(Page-level text extractions)
_ _ _ _ _
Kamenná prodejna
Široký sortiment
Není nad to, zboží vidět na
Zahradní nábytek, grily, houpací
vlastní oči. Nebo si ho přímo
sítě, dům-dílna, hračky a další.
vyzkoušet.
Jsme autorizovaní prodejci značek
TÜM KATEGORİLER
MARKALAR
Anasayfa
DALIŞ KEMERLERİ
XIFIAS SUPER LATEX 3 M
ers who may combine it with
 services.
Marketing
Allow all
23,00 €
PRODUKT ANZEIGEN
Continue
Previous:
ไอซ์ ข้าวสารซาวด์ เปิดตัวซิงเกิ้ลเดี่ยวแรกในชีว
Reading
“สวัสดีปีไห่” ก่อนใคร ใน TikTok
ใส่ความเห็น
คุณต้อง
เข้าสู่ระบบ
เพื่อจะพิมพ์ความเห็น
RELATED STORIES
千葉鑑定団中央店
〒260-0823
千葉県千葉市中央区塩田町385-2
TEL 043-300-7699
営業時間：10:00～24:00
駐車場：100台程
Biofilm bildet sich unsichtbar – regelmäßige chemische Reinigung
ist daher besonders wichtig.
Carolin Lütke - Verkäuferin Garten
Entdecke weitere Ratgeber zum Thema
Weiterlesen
_ _ _ _ _
** TRY IT **
What is needed is an exact copy of all the records above.

** COMPLETED EXERCISE **
Kamenná prodejna
Široký sortiment
Není nad to, zboží vidět na
Zahradní nábytek, grily, houpací
vlastní oči. Nebo si ho přímo
sítě, dům-dílna, hračky a další.
vyzkoušet.
Jsme autorizovaní prodejci značek
TÜM KATEGORİLER
MARKALAR
Anasayfa
DALIŞ KEMERLERİ
XIFIAS SUPER LATEX 3 M
ers who may combine it with
 services.
Marketing
Allow all
23,00 €
PRODUKT ANZEIGEN
Continue
Previous:
ไอซ์ ข้าวสารซาวด์ เปิดตัวซิงเกิ้ลเดี่ยวแรกในชีว
Reading
“สวัสดีปีไห่” ก่อนใคร ใน TikTok
ใส่ความเห็น
คุณต้อง
เข้าสู่ระบบ
เพื่อจะพิมพ์ความเห็น
RELATED STORIES
千葉鑑定団中央店
〒260-0823
千葉県千葉市中央区塩田町385-2
TEL 043-300-7699
営業時間：10:00～24:00
駐車場：100台程
Biofilm bildet sich unsichtbar – regelmäßige chemische Reinigung
ist daher besonders wichtig.
Carolin Lütke - Verkäuferin Garten
Entdecke weitere Ratgeber zum Thema
Weiterlesen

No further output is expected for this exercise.